Which lines of the records contain the word "Since"? Copy each one.

■ Exercise data
--------------------
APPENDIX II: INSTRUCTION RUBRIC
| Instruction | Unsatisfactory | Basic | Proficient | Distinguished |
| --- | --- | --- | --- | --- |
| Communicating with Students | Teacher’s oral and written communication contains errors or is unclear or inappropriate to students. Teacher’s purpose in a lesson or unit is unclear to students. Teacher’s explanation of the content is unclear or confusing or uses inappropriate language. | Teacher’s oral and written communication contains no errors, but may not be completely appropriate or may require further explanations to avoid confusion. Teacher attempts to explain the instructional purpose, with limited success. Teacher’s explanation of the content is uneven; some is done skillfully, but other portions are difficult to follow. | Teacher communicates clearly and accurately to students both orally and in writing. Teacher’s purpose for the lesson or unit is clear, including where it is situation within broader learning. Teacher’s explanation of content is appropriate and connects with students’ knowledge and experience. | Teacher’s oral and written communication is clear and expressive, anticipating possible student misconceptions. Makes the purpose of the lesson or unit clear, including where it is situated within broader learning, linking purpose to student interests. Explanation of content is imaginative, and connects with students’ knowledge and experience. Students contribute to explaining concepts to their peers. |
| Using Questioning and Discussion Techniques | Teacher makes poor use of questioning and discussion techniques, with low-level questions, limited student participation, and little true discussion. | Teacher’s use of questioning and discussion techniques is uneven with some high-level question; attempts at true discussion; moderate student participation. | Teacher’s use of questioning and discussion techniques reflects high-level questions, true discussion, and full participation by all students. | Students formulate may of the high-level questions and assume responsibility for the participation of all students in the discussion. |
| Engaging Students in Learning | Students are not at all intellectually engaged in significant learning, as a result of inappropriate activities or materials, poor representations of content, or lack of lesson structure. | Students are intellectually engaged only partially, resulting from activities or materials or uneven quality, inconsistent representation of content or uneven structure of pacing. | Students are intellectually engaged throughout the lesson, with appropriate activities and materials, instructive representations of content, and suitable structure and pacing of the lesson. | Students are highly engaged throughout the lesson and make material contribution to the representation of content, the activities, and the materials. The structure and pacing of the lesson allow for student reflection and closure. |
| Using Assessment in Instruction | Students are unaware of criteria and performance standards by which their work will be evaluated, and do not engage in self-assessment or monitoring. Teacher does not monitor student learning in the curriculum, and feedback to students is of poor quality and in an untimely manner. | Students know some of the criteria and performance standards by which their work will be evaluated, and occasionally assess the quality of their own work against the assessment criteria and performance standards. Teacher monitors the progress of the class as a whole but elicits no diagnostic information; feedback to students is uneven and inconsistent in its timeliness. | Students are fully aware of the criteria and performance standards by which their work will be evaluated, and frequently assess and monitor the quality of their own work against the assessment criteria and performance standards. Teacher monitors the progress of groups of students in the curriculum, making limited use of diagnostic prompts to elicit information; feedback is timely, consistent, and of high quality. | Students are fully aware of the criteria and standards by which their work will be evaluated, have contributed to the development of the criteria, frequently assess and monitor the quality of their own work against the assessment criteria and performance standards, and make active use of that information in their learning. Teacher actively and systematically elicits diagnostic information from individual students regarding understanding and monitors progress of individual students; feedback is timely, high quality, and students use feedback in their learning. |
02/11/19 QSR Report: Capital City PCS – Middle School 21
--------------------
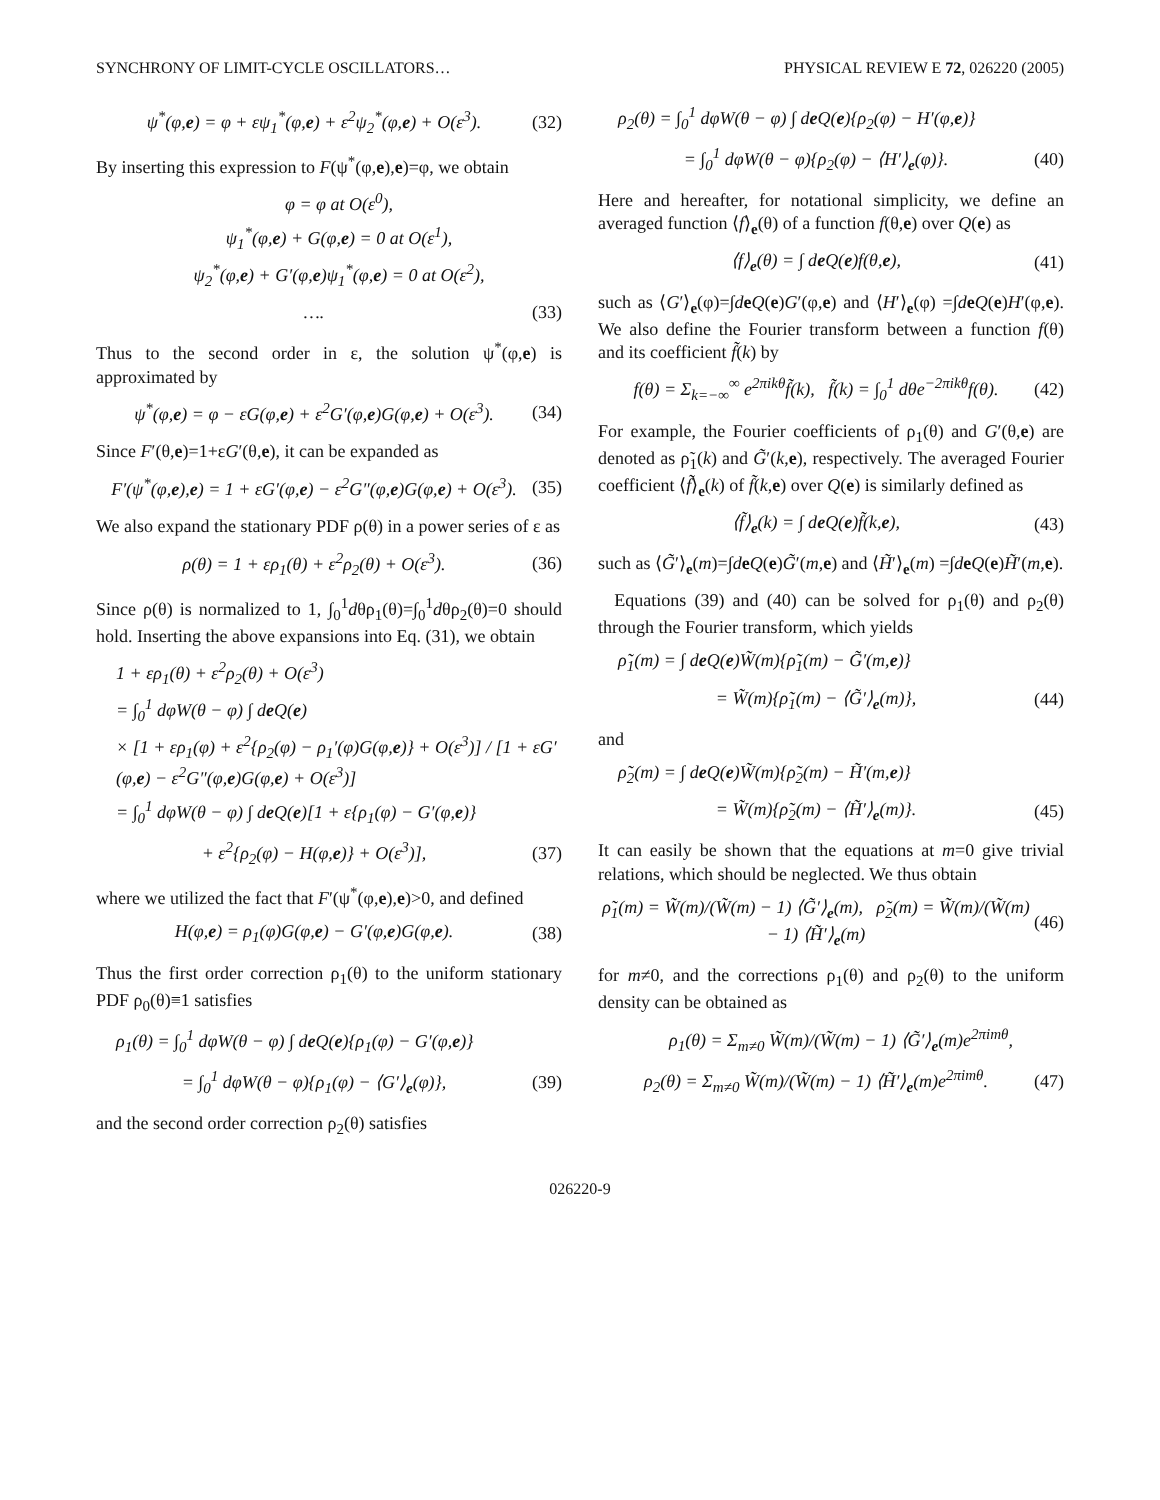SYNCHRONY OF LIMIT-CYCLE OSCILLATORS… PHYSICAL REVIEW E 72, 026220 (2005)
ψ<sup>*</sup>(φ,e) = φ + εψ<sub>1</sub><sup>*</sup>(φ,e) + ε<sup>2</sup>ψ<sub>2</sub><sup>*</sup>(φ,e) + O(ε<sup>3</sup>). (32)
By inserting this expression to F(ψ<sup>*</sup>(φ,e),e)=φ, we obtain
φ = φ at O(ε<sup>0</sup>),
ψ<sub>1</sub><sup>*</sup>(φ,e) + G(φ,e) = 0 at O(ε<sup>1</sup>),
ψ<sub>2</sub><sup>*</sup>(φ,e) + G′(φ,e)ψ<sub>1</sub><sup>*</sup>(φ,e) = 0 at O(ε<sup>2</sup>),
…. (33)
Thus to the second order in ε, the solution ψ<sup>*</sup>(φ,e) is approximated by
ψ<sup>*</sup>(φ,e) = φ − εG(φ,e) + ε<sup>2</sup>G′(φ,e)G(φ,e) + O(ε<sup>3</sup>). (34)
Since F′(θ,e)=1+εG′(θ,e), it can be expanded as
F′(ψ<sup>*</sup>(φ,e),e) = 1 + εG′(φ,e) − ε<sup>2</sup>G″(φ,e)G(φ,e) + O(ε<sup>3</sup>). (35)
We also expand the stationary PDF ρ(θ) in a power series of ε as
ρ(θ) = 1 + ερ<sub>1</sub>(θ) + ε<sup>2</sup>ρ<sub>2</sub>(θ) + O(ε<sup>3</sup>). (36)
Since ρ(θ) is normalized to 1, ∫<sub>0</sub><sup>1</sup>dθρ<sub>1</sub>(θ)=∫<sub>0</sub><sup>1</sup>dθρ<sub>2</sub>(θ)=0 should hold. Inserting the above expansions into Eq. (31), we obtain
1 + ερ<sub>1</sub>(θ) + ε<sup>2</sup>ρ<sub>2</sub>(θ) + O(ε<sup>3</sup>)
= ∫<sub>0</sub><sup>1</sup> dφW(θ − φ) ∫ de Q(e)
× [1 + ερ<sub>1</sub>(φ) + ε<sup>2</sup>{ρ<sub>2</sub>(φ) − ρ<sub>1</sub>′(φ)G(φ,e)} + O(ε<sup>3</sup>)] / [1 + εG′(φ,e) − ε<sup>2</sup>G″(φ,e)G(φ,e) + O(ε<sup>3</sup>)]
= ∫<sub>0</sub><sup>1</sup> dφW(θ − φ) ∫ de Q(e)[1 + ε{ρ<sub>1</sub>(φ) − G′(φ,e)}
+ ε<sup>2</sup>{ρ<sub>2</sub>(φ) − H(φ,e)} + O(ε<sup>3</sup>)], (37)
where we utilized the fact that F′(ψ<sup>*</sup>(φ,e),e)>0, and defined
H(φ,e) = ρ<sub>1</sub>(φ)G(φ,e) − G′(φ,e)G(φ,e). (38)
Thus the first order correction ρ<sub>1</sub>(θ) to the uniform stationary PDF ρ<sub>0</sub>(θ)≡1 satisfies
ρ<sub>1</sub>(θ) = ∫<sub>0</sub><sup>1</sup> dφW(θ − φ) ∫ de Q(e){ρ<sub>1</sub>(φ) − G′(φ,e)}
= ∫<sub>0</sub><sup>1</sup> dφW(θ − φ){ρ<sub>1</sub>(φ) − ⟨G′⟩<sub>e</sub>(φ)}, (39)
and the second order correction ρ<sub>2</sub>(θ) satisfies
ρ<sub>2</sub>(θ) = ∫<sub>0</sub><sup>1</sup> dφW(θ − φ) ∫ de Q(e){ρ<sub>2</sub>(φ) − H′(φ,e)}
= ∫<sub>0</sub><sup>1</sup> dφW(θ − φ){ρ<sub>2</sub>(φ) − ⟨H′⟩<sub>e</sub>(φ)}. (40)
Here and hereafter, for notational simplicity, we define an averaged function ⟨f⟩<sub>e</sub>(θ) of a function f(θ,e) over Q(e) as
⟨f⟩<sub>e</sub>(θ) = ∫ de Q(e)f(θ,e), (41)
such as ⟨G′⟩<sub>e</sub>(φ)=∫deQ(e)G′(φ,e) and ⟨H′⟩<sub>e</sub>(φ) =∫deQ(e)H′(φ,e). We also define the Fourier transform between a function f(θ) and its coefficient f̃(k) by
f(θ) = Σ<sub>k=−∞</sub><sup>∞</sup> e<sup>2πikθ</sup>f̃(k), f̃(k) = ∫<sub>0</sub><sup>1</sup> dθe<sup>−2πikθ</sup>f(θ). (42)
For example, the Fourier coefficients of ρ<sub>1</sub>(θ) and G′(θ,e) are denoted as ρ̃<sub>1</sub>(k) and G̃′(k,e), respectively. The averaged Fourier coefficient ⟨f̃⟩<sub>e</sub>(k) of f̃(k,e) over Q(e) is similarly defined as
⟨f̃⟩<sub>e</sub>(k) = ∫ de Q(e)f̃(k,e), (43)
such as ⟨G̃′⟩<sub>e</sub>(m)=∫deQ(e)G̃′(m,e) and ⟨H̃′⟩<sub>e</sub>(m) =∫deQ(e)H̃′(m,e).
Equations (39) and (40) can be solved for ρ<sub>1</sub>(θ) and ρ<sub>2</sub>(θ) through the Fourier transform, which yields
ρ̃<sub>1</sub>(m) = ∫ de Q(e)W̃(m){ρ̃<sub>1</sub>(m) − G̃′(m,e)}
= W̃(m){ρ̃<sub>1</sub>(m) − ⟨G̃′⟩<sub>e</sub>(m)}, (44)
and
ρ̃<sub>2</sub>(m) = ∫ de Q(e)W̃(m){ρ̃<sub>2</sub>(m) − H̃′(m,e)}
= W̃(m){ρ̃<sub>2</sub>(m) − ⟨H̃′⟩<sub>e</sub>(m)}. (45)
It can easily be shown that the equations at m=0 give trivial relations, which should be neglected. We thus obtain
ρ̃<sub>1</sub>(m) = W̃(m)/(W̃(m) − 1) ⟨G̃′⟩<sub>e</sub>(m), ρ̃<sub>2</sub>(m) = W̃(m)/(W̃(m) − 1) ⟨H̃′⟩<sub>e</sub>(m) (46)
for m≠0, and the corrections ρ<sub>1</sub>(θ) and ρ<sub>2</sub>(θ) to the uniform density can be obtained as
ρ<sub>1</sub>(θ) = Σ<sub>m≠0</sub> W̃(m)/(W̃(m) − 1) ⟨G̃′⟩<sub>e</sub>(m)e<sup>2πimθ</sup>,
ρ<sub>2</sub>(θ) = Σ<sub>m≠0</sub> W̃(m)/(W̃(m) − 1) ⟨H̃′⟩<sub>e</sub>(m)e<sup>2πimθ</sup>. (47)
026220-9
--------------------
■ Response
Since F′(θ,e)=1+εG′(θ,e), it can be expanded as
Since ρ(θ) is normalized to 1, ∫<sub>0</sub><sup>1</sup>dθρ<sub>1</sub>(θ)=∫<sub>0</sub><sup>1</sup>dθρ<sub>2</sub>(θ)=0 should hold. Inserting the above expansions into Eq. (31), we obtain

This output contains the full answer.